▶ [EXERCISE REQUIREMENTS]
Reproduce the text of the material below line for line, omitting the pictures.

*** Opening of MATERIAL FOR THE TASK ***

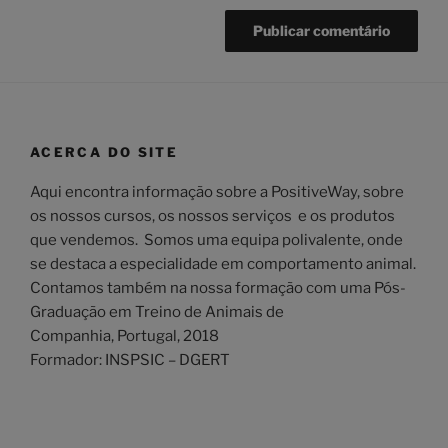
ACERCA DO SITE
Aqui encontra informação sobre a PositiveWay, sobre
os nossos cursos, os nossos serviços e os produtos
que vendemos. Somos uma equipa polivalente, onde
se destaca a especialidade em comportamento animal.
Contamos também na nossa formação com uma Pós-
Graduação em Treino de Animais de
Companhia, Portugal, 2018
Formador: INSPSIC – DGERT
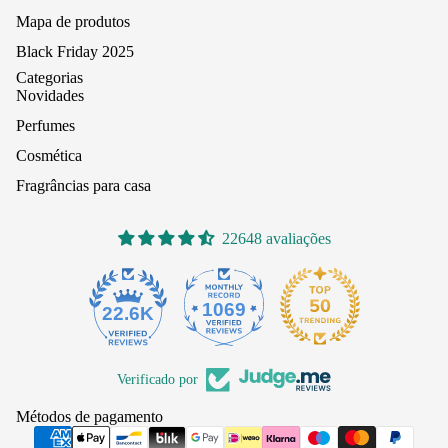
Mapa de produtos
Black Friday 2025
Categorias
Novidades
Perfumes
Cosmética
Fragrâncias para casa
22648 avaliações
1069
22.6K
Verificado por
Métodos de pagamento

*** Close of MATERIAL FOR THE TASK ***

▶ [SOLUTION]
ACERCA DO SITE
Aqui encontra informação sobre a PositiveWay, sobre
os nossos cursos, os nossos serviços e os produtos
que vendemos. Somos uma equipa polivalente, onde
se destaca a especialidade em comportamento animal.
Contamos também na nossa formação com uma Pós-
Graduação em Treino de Animais de
Companhia, Portugal, 2018
Formador: INSPSIC – DGERT
Mapa de produtos
Black Friday 2025
Categorias
Novidades
Perfumes
Cosmética
Fragrâncias para casa
22648 avaliações
1069
22.6K
Verificado por
Métodos de pagamento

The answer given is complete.